Counterfeiting gold or silver coin was also petty treason before the 1351 Act elevated this to high treason. However the method of execution was not changed.

==Penalty==
The punishment for a man convicted of petty treason was to be drawn to the place of execution and hanged, but not quartered as in the case of high treason. The punishment for a woman was to be burned at the stake without being drawn there (the penalty for high treason was drawing and burning). In later years the law offered a modicum of mercy to women who were to be executed in this fashion: the executioner was equipped with a cord passed around the victim's throat and, standing outside of the fire, would pull it tight, strangling her before the flames could reach her. In a few instances, however, this could go wrong, with the cord burning through and the victim burning alive; the ensuing scandals contributed to the abolition of this punishment and its replacement by hanging in 1790.

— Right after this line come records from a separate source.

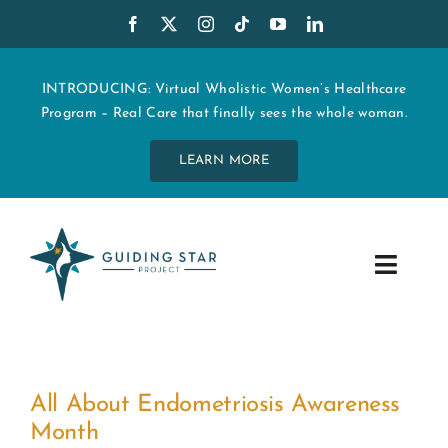
Skip
to
content
INTRODUCING: Virtual Wholistic Women’s Healthcare
Program – Real Care that finally sees the whole woman.
LEARN MORE
Toggle
Navig
WHO WE ARE
START MY CARE
All About Endometriosis Awareness
Month
EDUCATION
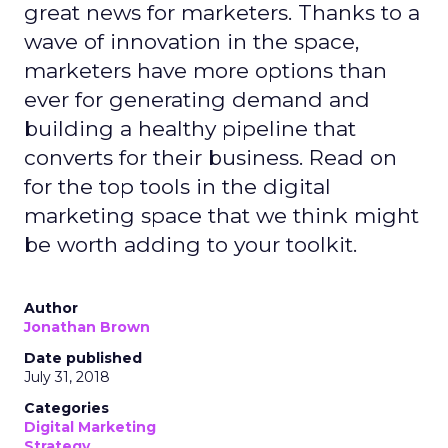
great news for marketers. Thanks to a
wave of innovation in the space,
marketers have more options than
ever for generating demand and
building a healthy pipeline that
converts for their business. Read on
for the top tools in the digital
marketing space that we think might
be worth adding to your toolkit.
Author
Jonathan Brown
Date published
July 31, 2018
Categories
Digital Marketing
Strategy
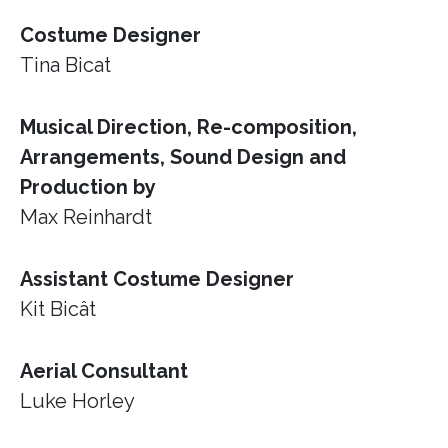
Costume Designer
Tina Bicat
Musical Direction, Re-composition,
Arrangements, Sound Design and
Production by
Max Reinhardt
Assistant Costume Designer
Kit Bicât
Aerial Consultant
Luke Horley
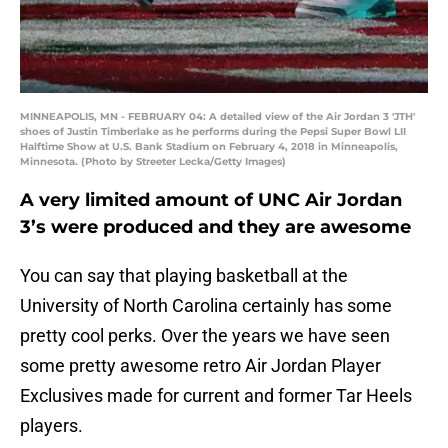
MINNEAPOLIS, MN - FEBRUARY 04: A detailed view of the Air Jordan 3 'JTH'
shoes of Justin Timberlake as he performs during the Pepsi Super Bowl LII
Halftime Show at U.S. Bank Stadium on February 4, 2018 in Minneapolis,
Minnesota. (Photo by Streeter Lecka/Getty Images)
A very limited amount of UNC Air Jordan
3’s were produced and they are awesome
You can say that playing basketball at the
University of North Carolina certainly has some
pretty cool perks. Over the years we have seen
some pretty awesome retro Air Jordan Player
Exclusives made for current and former Tar Heels
players.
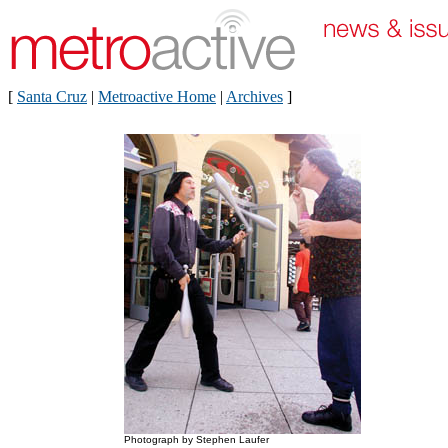
[
Santa Cruz
|
Metroactive Home
|
Archives
]
Photograph by Stephen Laufer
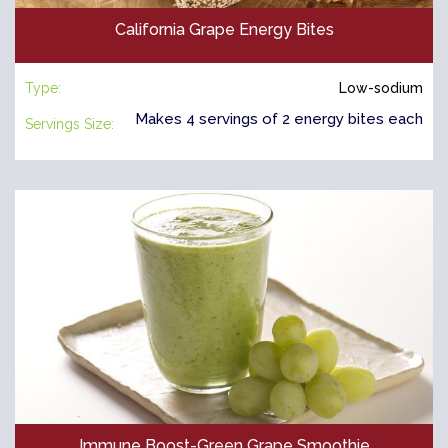
California Grape Energy Bites
Type:
Low-sodium
Makes 4 servings of 2 energy bites each
Servings Size:
Immune Boost-Green Grape Smoothie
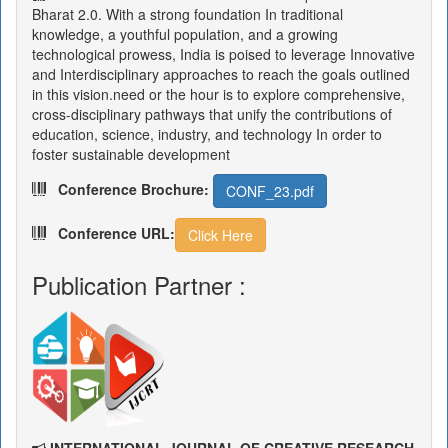
Bharat 2.0. With a strong foundation In traditional
knowledge, a youthful population, and a growing
technological prowess, India is poised to leverage Innovative
and Interdisciplinary approaches to reach the goals outlined
in this vision.need or the hour is to explore comprehensive,
cross-disciplinary pathways that unify the contributions of
education, science, industry, and technology In order to
foster sustainable development
Conference Brochure:
CONF_23.pdf
Conference URL:
Click Here
Publication Partner :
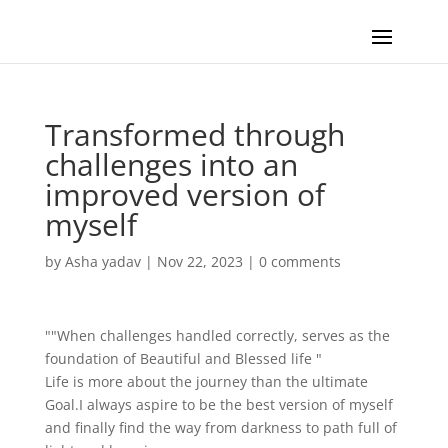
Transformed through
challenges into an
improved version of
myself
by
Asha yadav
|
Nov 22, 2023
|
0 comments
""When challenges handled correctly, serves as the
foundation of Beautiful and Blessed life "
Life is more about the journey than the ultimate
Goal.I always aspire to be the best version of myself
and finally find the way from darkness to path full of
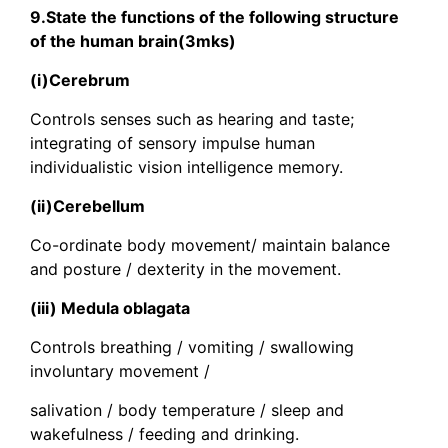
9.State the functions of the following structure
of the human brain(3mks)
(i)Cerebrum
Controls senses such as hearing and taste;
integrating of sensory impulse human
individualistic vision intelligence memory.
(ii)Cerebellum
Co-ordinate body movement/ maintain balance
and posture / dexterity in the movement.
(iii) Medula oblagata
Controls breathing / vomiting / swallowing
involuntary movement /
salivation / body temperature / sleep and
wakefulness / feeding and drinking.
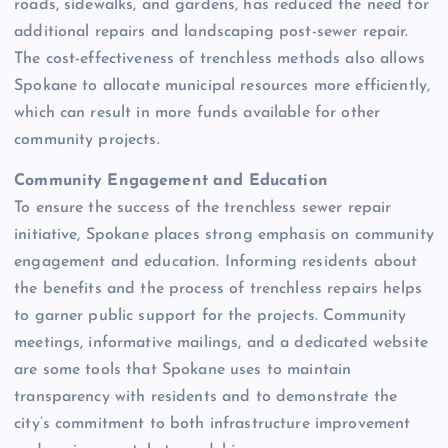
roads, sidewalks, and gardens, has reduced the need for
additional repairs and landscaping post-sewer repair.
The cost-effectiveness of trenchless methods also allows
Spokane to allocate municipal resources more efficiently,
which can result in more funds available for other
community projects.
Community Engagement and Education
To ensure the success of the trenchless sewer repair
initiative, Spokane places strong emphasis on community
engagement and education. Informing residents about
the benefits and the process of trenchless repairs helps
to garner public support for the projects. Community
meetings, informative mailings, and a dedicated website
are some tools that Spokane uses to maintain
transparency with residents and to demonstrate the
city’s commitment to both infrastructure improvement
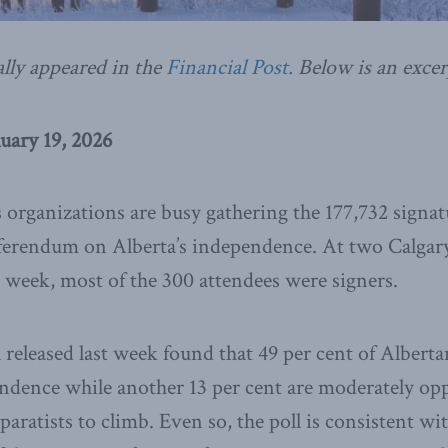
ally appeared in the
Financial Post.
Below is an excer
uary 19, 2026
s organizations are busy gathering the 177,732 signa
eferendum on Alberta’s independence. At two Calgary
st week, most of the 300 attendees were signers.
 released last week found that 49 per cent of Alberta
ndence while another 13 per cent are moderately op
separatists to climb. Even so, the poll is consistent wi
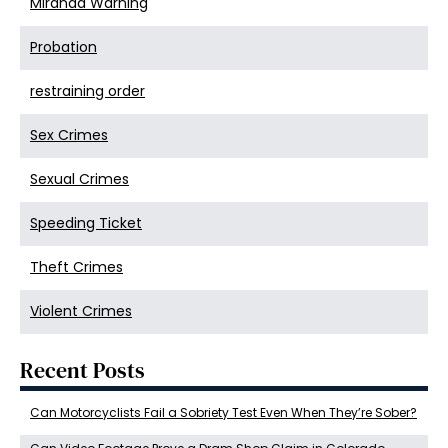
Miranda Warning
Probation
restraining order
Sex Crimes
Sexual Crimes
Speeding Ticket
Theft Crimes
Violent Crimes
Recent Posts
Can Motorcyclists Fail a Sobriety Test Even When They’re Sober?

==Defences and rules of procedure==
The common law defence of provocation, by which a verdict of murder could be reduced to manslaughter, was also available in petty treason trials.

The rules of evidence and procedure in petty treason trials were the same as in high treason trials, except that the Treason Act 1695 did not apply to petty treason. Petty treason also differed from high treason in that the legal defence of benefit of clergy was available for petty treason until 1496, whereas it was never available for high treason.